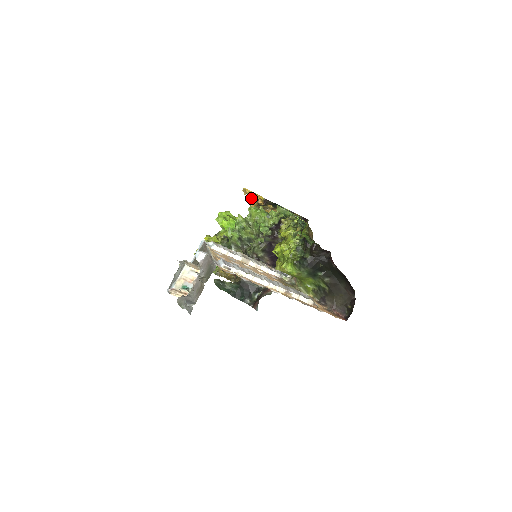
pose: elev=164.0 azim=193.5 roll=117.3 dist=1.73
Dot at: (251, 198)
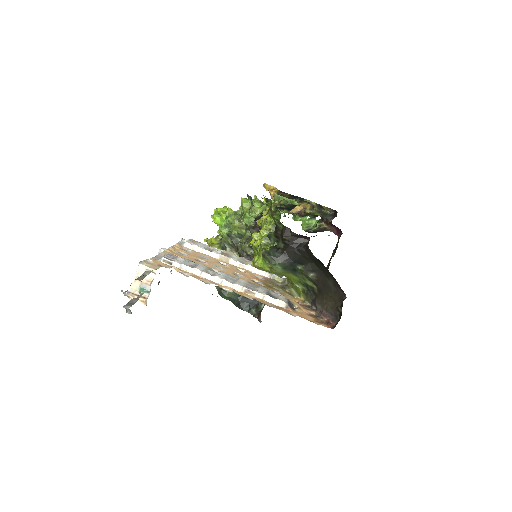
Dot at: occluded
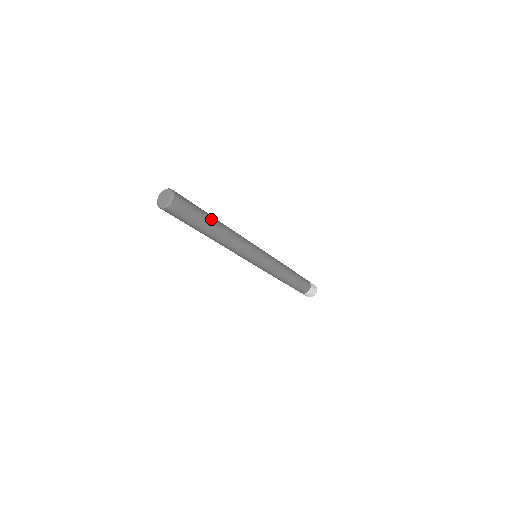
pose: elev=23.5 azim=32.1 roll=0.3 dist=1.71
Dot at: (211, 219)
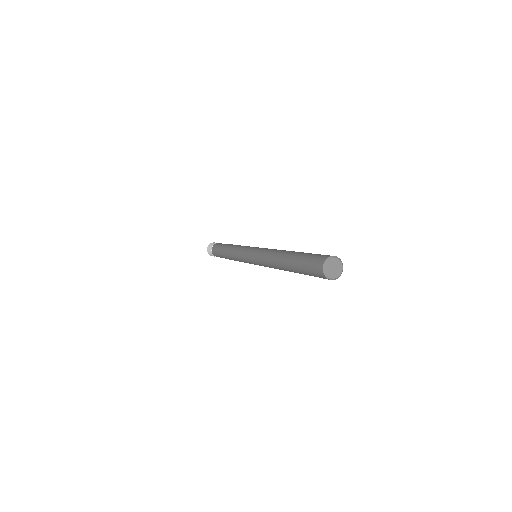
Dot at: occluded
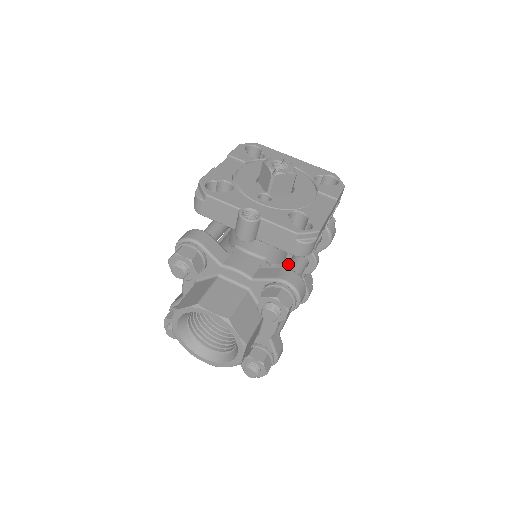
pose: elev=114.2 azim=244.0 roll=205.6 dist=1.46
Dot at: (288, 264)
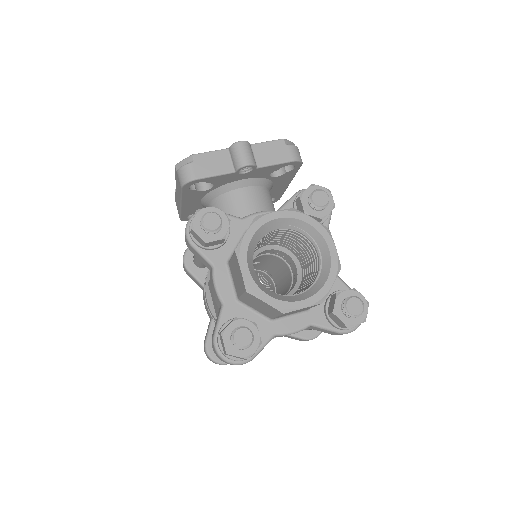
Dot at: occluded
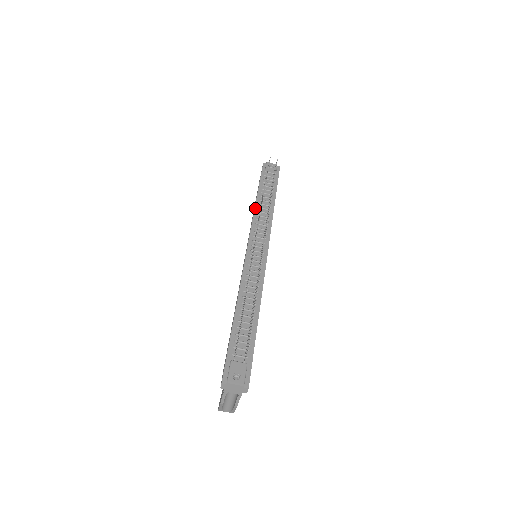
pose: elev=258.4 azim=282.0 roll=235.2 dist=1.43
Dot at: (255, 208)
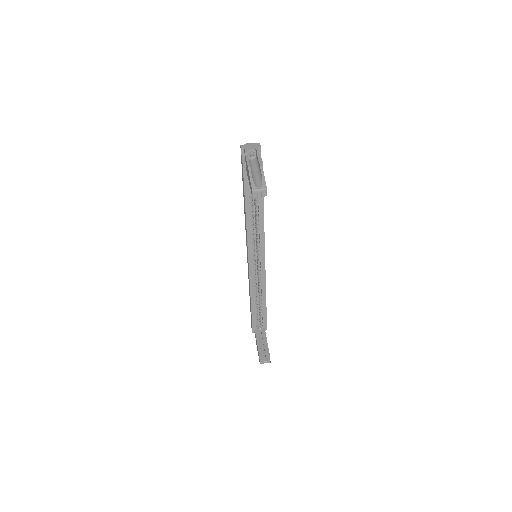
Dot at: occluded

> **Exercise description**: Return every line of the entries above word for word, leaving out the pictures.

> **Response to this task**:
pose: elev=164.0 azim=193.5 roll=117.3 dist=1.73
Dot at: (251, 198)
Dot at: occluded
pose: elev=23.5 azim=32.1 roll=0.3 dist=1.71
Dot at: (211, 219)
Dot at: occluded
pose: elev=114.2 azim=244.0 roll=205.6 dist=1.46
Dot at: (288, 264)
Dot at: occluded
pose: elev=258.4 azim=282.0 roll=235.2 dist=1.43
Dot at: (255, 208)
Dot at: occluded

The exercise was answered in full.